The Aircraft Owners and Pilots Association has determined that published reports about GA security, based on a leaked government report, significantly overstated the level of the government's concern.
"One of AOPA's senior staff members was able to review the entire 24-page document during a meeting with the Transportation Security Administration today," said AOPA President Phil Boyer. "It turns out that the lead story in today's New York Times and all of the subsequent coverage on cable news channels and local news outlets was based on a single paragraph in that report - the only paragraph out of 24 pages that dealt with GA security."
The report, an overview of aviation security developed for law enforcement agencies, was prepared by the FBI and the Department of Homeland Security. It lays out which agency has jurisdiction over which aspect of aviation security; provides an historical overview of terrorist threats to civil aviation both in the United States and overseas; and outlines criminal activities aboard airliners, including the incident noted in the New York Times story in which a person sprayed perfume from an atomizer at a flight attendant in a hostile manner.
The one paragraph that discusses general aviation security contains no new concerns and no specific concerns. It repeatedly uses qualifiers such as "potential" and "may." It refers to general aviation as an area of potential concern; that terrorists may have discussed using general aviation aircraft in attacks; that terrorists may be attracted to GA airports.

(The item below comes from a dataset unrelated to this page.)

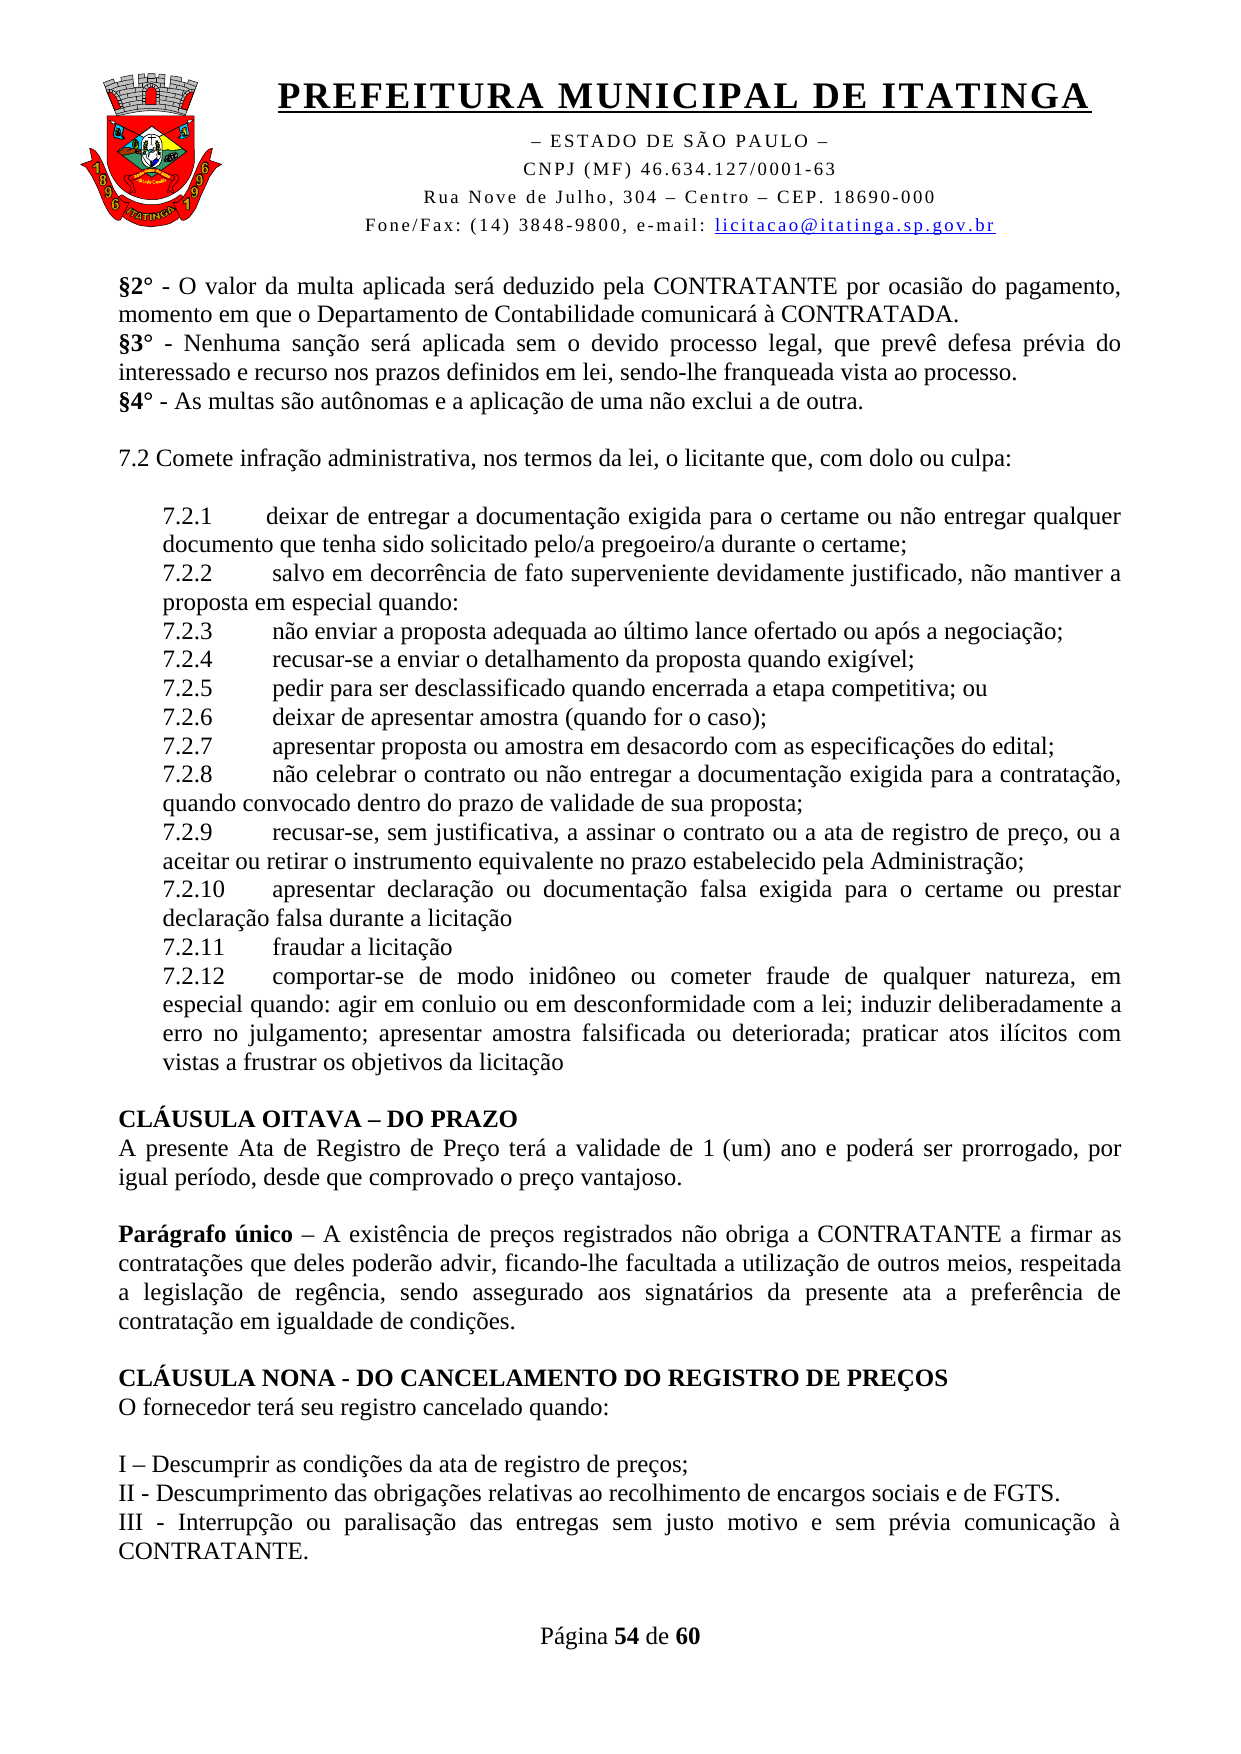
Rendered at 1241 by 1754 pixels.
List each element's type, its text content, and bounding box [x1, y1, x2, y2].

"Every form of transportation - the family car, a water-ski boat, a train, even a GA airplane - has the potential to be used by terrorists," said Boyer. "The general aviation community is aware of that and has major strides to enhance security and reduce risk. That's the reason for programs like AOPA's Airport Watch - a neighborhood watch-type program for general aviation airports - and for the TSA's Security Guidelines for General Aviation Airports, which allow airport managers to determine the particular security needs of their individual airports."
" The New York Times and the news outlets that followed its lead have taken a small portion of a report that contained no new information and created a major 'story' out of it," Boyer concluded. "The true nature of this report, which the Times did not report, is to serve as a reminder that everyone in the aviation community needs to remain vigilant."
The more than 404,000 members of AOPA make up the world's largest civil aviation association. AOPA is committed to striking a common-sense balance that fulfills national security needs while protecting aircraft owners and pilots from overly burdensome regulations.